____ Information provided
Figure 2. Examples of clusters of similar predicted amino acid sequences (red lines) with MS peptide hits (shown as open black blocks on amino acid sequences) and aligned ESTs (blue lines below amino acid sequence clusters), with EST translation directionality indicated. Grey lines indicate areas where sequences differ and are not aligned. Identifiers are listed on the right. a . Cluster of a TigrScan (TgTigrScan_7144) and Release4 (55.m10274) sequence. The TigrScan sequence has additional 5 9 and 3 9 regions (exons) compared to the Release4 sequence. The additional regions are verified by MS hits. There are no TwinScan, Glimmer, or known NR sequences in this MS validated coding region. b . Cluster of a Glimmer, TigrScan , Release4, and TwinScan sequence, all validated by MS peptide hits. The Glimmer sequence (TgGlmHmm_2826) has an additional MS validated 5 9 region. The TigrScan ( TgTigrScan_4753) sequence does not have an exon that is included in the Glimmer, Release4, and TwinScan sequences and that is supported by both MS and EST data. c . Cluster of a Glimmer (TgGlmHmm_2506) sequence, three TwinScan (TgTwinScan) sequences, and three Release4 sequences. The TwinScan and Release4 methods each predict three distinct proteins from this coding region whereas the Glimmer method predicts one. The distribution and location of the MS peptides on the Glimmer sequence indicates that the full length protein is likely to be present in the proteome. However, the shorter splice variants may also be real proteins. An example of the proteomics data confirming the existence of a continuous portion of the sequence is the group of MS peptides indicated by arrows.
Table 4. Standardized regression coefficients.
________
____ Information provided
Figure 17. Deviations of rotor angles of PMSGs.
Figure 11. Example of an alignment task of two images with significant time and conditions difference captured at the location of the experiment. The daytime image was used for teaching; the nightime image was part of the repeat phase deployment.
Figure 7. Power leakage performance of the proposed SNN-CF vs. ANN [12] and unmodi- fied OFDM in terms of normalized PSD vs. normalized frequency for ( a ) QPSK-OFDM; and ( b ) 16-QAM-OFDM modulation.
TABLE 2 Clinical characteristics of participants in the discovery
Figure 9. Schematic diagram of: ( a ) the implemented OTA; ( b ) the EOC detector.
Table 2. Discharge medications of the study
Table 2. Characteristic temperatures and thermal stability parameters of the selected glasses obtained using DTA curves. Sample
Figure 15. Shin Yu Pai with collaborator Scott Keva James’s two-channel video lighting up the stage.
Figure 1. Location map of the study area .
________
Task prompt: Find the word "study" in the entries, then copy out every line that has it.

Exercise answer:
Table 2. Discharge medications of the study
Figure 1. Location map of the study area .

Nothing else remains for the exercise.